TextField with unique (or in unique_together) constraint breaks for large inputs in Postgres
|Reported by:||jorn||Owned by:||nobody|
|Component:||Database layer (models, ORM)||Version:||1.2|
|Severity:||Normal||Keywords:||postgresql, index, textfield|
|Has patch:||no||Needs documentation:||no|
|Needs tests:||no||Patch needs improvement:||no|
i have a model like this one:
class foo(Model): a = CharField(max_length=8) b = TextField() class Meta: unique_together = (("a", "b"),)

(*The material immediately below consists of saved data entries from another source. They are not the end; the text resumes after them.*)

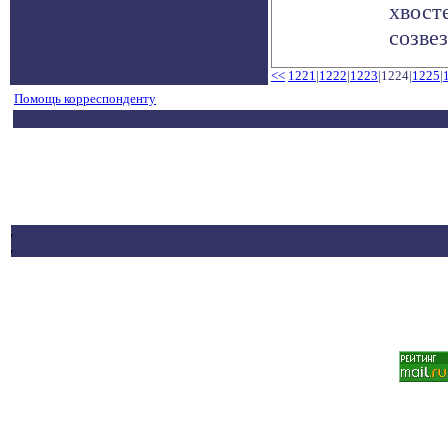
хвост
созвез
<<
1221
|
1222
|
1223
|1224|
1225
|
Помощь корреспонденту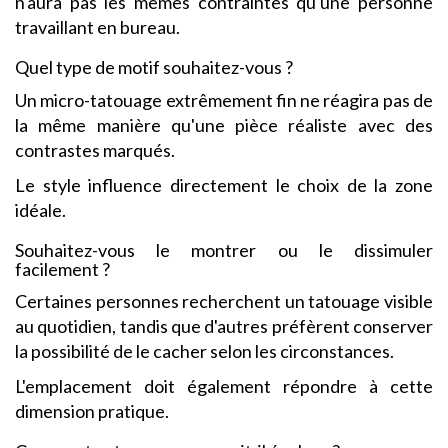
n'aura pas les mêmes contraintes qu'une personne
travaillant en bureau.
Quel type de motif souhaitez-vous ?
Un micro-tatouage extrêmement fin ne réagira pas de
la même manière qu'une pièce réaliste avec des
contrastes marqués.
Le style influence directement le choix de la zone
idéale.
Souhaitez-vous le montrer ou le dissimuler
facilement ?
Certaines personnes recherchent un tatouage visible
au quotidien, tandis que d'autres préfèrent conserver
la possibilité de le cacher selon les circonstances.
L'emplacement doit également répondre à cette
dimension pratique.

Now this leads to a sql create table statement like the following in Postgresql:
CREATE TABLE "myapp_foo" ( "id" serial NOT NULL PRIMARY KEY, "a" varchar(8) NOT NULL, "b" text NOT NULL, UNIQUE ("a", "b") );
The problem here is that b is a textfield which can get arbitrarily big (that's what they are there for), while values in a btree index can not:
If the input for b is above a certain size postgresql will complain:
django.db.utils.DatabaseError: index row size 3032 exceeds maximum 2712 for index "myapp_a_key" HINT: Values larger than 1/3 of a buffer page cannot be indexed. Consider a function index of an MD5 hash of the value, or use full text indexing.

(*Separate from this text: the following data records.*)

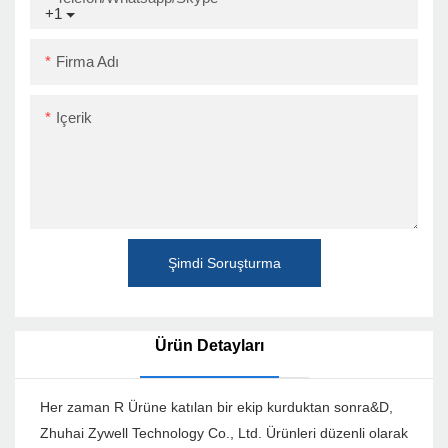
+1
Firma Adı
Içerik
Şimdi Soruşturma
Ürün Detayları
Her zaman R Ürüne katılan bir ekip kurduktan sonra&D,
Zhuhai Zywell Technology Co., Ltd. Ürünleri düzenli olarak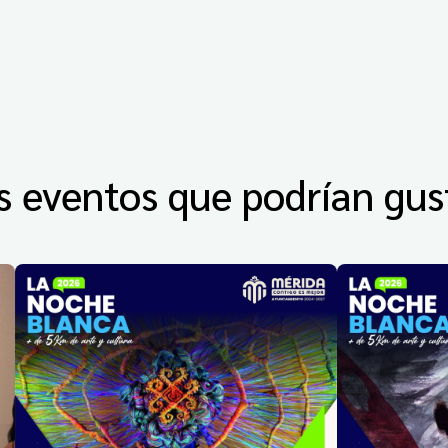
s eventos que podrían gus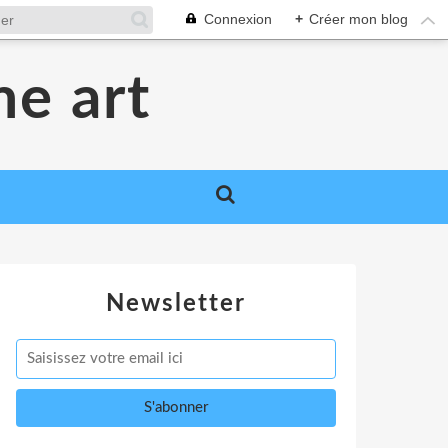
Connexion
+
Créer mon blog
me art
Newsletter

The problem here is that the used unique constraint as of Postgres 8.4.5 uses a btree internally, which as stated above doesn't work with values above a certain size.

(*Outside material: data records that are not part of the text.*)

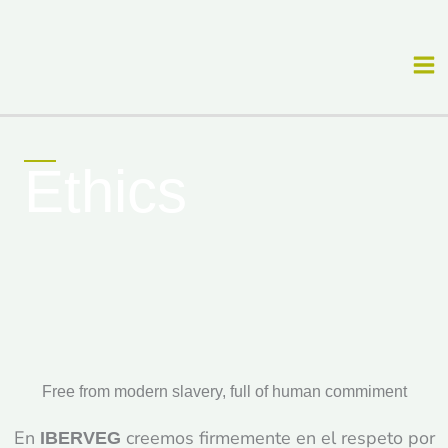
Skip
to
content
Ethics
Free from modern slavery, full of human commiment
En
creemos firmemente en el respeto por
IBERVEG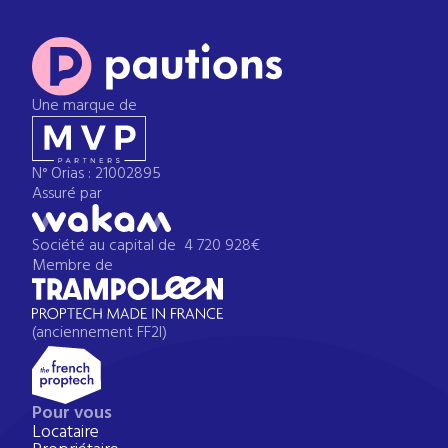
Une marque de
N° Orias : 21002895
Assuré par
Société au capital de 4 720 928€
Membre de
(anciennement FF2I)
Pour vous
Locataire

The solution for this problem would be: If a TextField has a / is part of a unique constraint or has an explicit index_db=True: _always_ index an md5 or better sha256 sum of TextField columns only (note that sha256 is in pgcrypto module only).
In this case:
UNIQUE ("a", md5("b"))
As mentioned this also applies to the universal index_db=True field argument.